* Task details *
Exactly the lines from the one containing "και Φορέας υψηλού κύρους κ" through the end of the data below are to be reproduced, and nothing besides them.

[Stored entries]
+ + + + +

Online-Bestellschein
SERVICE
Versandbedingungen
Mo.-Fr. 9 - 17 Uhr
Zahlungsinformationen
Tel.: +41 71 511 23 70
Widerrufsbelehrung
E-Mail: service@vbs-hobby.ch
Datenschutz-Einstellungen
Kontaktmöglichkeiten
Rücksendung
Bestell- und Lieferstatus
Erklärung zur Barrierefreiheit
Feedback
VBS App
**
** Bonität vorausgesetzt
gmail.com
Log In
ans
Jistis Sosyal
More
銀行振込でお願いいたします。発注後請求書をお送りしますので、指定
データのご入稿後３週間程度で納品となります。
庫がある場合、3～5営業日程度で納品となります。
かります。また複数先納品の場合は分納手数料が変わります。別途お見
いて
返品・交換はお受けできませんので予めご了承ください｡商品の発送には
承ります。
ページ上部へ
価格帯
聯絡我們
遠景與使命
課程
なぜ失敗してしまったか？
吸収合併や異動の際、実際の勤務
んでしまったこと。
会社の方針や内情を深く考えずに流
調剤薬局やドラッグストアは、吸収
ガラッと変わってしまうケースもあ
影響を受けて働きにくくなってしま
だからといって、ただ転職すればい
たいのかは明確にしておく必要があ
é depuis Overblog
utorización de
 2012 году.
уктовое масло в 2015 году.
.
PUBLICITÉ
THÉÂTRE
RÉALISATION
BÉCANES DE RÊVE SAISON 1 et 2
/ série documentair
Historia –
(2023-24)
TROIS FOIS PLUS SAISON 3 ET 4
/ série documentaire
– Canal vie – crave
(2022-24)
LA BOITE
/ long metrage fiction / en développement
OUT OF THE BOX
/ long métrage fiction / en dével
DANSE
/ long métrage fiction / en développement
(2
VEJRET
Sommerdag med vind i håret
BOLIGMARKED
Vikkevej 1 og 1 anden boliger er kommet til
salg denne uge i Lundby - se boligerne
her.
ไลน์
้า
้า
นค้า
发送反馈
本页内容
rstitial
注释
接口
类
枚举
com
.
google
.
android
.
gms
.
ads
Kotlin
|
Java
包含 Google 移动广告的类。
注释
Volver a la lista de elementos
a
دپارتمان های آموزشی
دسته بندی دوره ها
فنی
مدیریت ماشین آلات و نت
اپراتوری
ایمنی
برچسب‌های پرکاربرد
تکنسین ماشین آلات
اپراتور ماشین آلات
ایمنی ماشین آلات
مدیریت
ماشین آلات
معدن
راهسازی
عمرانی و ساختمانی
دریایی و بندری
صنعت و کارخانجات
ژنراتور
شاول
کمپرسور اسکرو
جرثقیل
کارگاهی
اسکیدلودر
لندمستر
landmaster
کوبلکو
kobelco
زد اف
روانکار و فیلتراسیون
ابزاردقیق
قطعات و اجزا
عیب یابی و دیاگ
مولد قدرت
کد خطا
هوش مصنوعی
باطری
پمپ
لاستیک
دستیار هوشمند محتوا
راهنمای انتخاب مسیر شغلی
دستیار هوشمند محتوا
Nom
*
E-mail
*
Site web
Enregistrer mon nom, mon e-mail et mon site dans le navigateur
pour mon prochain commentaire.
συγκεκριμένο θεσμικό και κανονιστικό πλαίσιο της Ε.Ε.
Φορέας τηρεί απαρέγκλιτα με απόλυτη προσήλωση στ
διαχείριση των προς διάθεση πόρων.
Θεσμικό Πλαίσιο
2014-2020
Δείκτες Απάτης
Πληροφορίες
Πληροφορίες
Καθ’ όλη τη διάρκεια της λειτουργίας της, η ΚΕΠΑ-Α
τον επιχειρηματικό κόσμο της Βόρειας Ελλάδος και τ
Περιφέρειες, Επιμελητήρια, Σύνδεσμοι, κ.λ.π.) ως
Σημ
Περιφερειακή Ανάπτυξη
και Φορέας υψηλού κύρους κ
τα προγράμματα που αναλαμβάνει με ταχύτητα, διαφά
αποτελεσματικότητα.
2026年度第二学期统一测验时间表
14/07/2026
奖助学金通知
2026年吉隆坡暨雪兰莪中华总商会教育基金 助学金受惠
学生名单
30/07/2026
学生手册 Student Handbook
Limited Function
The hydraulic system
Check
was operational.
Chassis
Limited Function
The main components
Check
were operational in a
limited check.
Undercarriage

+ + + + +

* Solution for this problem *
και Φορέας υψηλού κύρους κ
τα προγράμματα που αναλαμβάνει με ταχύτητα, διαφά
αποτελεσματικότητα.
2026年度第二学期统一测验时间表
14/07/2026
奖助学金通知
2026年吉隆坡暨雪兰莪中华总商会教育基金 助学金受惠
学生名单
30/07/2026
学生手册 Student Handbook
Limited Function
The hydraulic system
Check
was operational.
Chassis
Limited Function
The main components
Check
were operational in a
limited check.
Undercarriage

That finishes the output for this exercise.